Tarefas a cumprir:
1. No relato sobre a vivência Guarani, quantos dias durou a imersão na Aldeia Rio Silveiras?
2. Transcreva, sem alterar nada, o trecho do relato sobre a vivência Guarani que começa em "Fonte: Wikiversidade" e segue até "os seus objetivos.".

*** Trecho do texto ***

Wikinativa/Magda Nascimento (vivencia Guarani 2016 - relato de experiência)

Fonte: Wikiversidade

Introdução[editar | editar código-fonte]

A disciplina de graduação Seminários de Políticas Públicas II – Multiculturalismo e Direitos, oferecida pela Escola de Artes, Ciências e Humanidades da Universidade de São Paulo (EACH-USP), tem como objetivo realizar um intercâmbio cultural entre os estudantes  e o povo indígena Guarani localizado na Aldeia Rio Silveiras, município litorâneo de Bertioga (SP). Além disso, e principalmente, busca promover a reflexão crítica acerca da realidade dos povos indígenas brasileiros e sua luta pelo reconhecimento social e por políticas públicas que respeitem o seu modo de viver. Por meio de leituras e discussões prévias acerca dos povos indígenas e do multiculturalismo e, especialmente, da imersão de quatro dias na Aldeia Rio Silveiras, a disciplina cumpriu com os seus objetivos.

*** Listagem fornecida ***

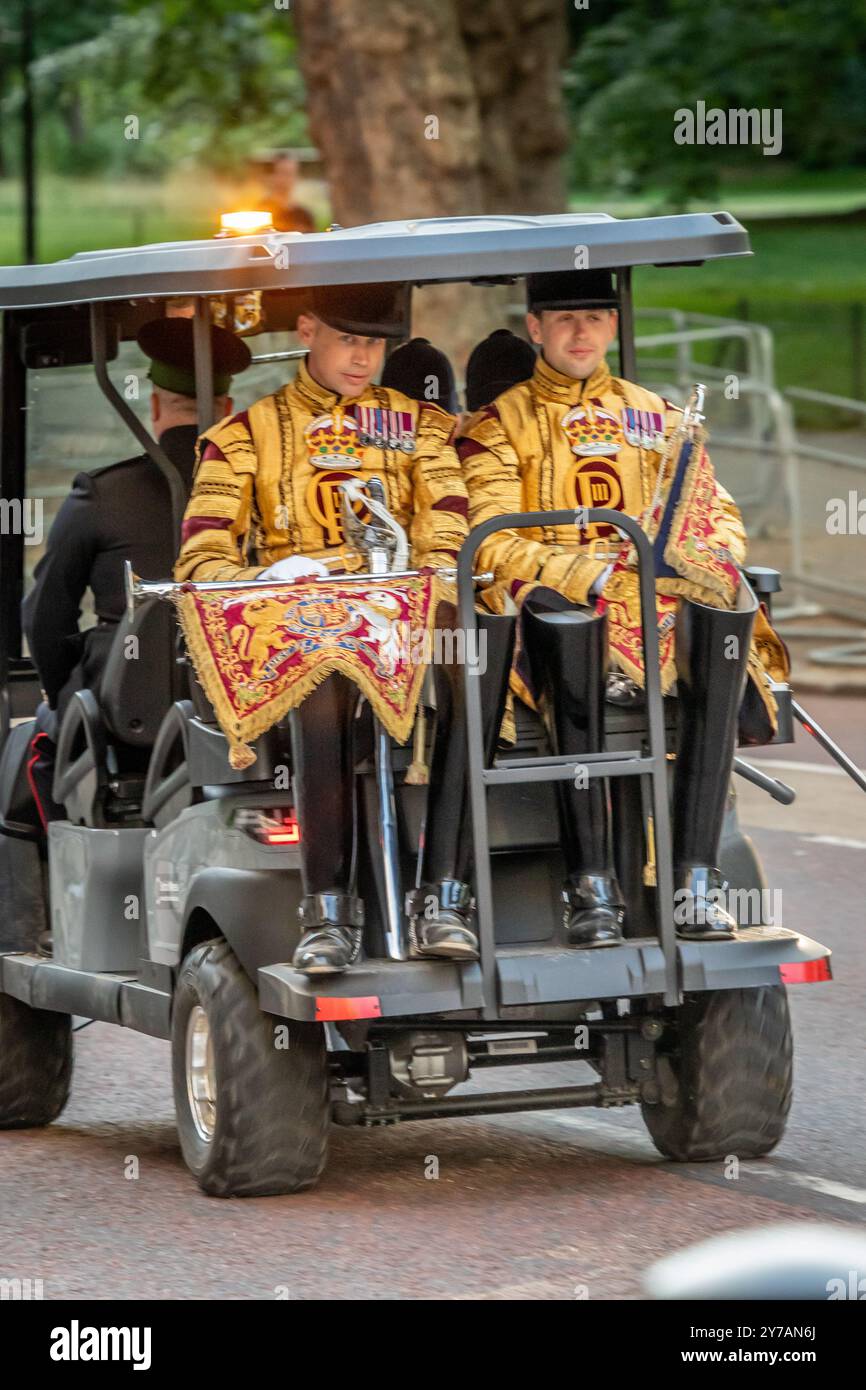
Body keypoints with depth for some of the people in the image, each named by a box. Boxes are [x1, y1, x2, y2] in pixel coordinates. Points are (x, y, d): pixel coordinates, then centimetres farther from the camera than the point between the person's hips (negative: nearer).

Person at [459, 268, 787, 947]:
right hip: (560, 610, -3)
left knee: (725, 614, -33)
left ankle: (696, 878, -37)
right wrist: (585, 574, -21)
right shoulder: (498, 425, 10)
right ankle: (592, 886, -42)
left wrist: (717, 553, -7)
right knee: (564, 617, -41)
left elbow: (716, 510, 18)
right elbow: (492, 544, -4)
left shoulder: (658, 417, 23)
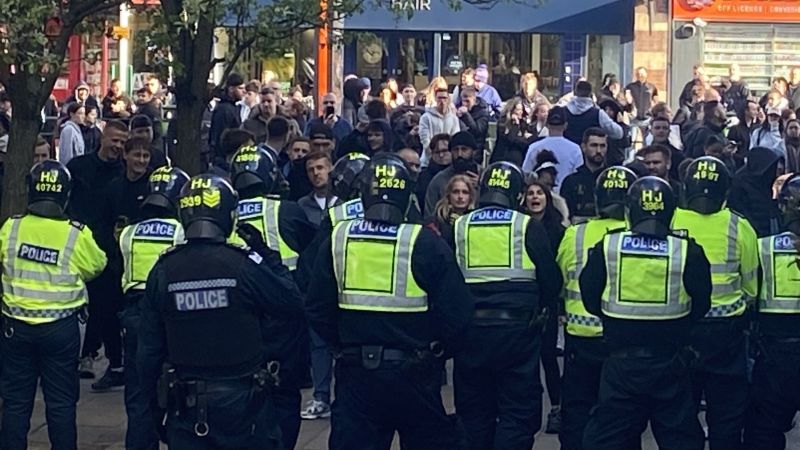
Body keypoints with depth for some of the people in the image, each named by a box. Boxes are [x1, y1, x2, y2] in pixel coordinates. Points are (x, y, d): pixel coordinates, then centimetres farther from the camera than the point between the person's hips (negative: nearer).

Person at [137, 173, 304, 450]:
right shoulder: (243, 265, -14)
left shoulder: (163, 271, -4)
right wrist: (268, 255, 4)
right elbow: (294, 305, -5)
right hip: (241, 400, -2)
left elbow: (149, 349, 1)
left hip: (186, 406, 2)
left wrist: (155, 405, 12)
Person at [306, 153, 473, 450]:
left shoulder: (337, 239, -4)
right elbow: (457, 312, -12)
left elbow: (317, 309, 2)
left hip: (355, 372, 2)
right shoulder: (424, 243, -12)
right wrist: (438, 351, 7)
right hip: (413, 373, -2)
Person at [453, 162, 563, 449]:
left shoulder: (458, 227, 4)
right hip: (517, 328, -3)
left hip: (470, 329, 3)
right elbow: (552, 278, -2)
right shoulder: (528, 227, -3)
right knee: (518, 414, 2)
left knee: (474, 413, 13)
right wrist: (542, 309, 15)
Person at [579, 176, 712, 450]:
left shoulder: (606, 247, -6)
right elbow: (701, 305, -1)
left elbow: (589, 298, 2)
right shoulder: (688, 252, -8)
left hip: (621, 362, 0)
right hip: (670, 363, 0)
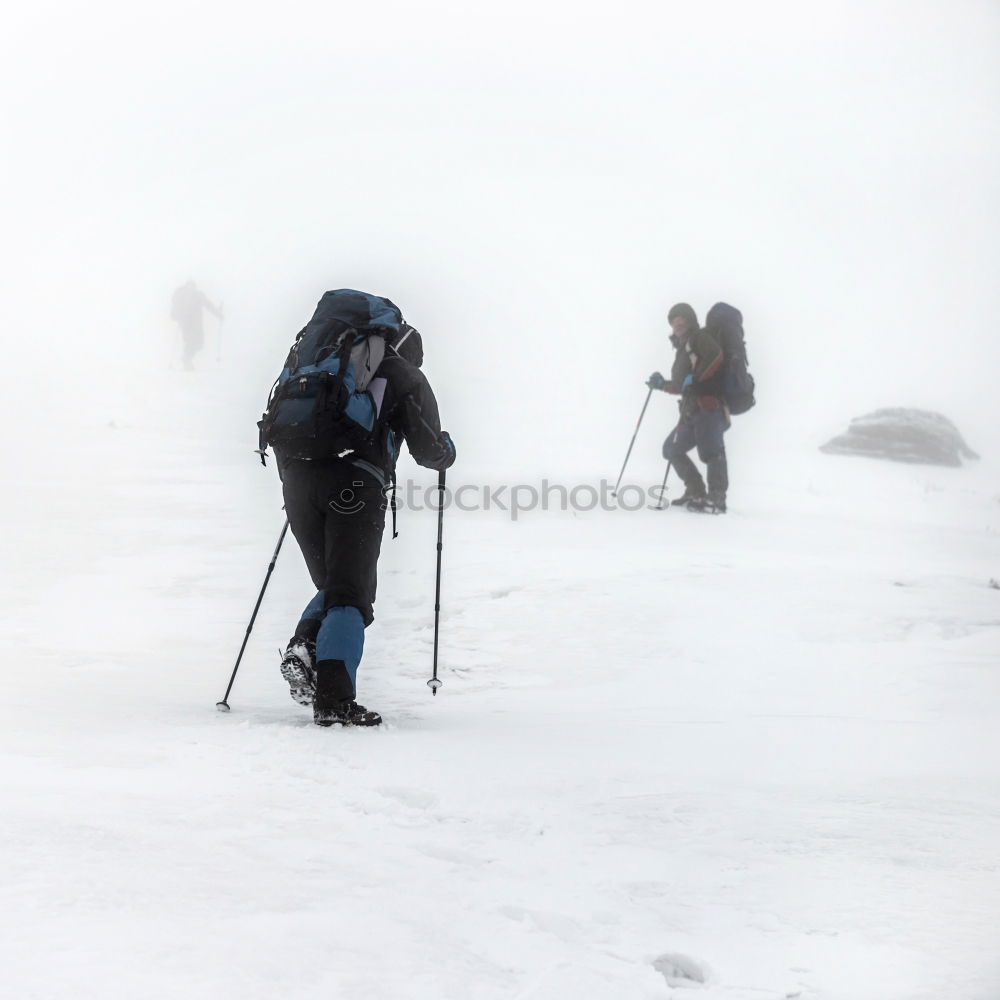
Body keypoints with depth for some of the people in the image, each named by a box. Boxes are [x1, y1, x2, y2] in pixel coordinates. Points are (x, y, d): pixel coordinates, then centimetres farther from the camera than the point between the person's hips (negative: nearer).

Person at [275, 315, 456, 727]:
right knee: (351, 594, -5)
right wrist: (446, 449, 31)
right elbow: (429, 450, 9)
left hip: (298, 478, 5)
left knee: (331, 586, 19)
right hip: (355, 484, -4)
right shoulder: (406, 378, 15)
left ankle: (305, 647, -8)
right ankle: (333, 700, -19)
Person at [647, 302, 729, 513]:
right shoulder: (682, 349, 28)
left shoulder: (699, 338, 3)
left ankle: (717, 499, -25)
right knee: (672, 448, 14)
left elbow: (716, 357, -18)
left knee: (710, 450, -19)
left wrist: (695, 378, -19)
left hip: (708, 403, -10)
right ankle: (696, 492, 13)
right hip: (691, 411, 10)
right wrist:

***

Resultados por tarefa:
1. Quatro dias.

2.
Fonte: Wikiversidade

Introdução[editar | editar código-fonte]

A disciplina de graduação Seminários de Políticas Públicas II – Multiculturalismo e Direitos, oferecida pela Escola de Artes, Ciências e Humanidades da Universidade de São Paulo (EACH-USP), tem como objetivo realizar um intercâmbio cultural entre os estudantes  e o povo indígena Guarani localizado na Aldeia Rio Silveiras, município litorâneo de Bertioga (SP). Além disso, e principalmente, busca promover a reflexão crítica acerca da realidade dos povos indígenas brasileiros e sua luta pelo reconhecimento social e por políticas públicas que respeitem o seu modo de viver. Por meio de leituras e discussões prévias acerca dos povos indígenas e do multiculturalismo e, especialmente, da imersão de quatro dias na Aldeia Rio Silveiras, a disciplina cumpriu com os seus objetivos.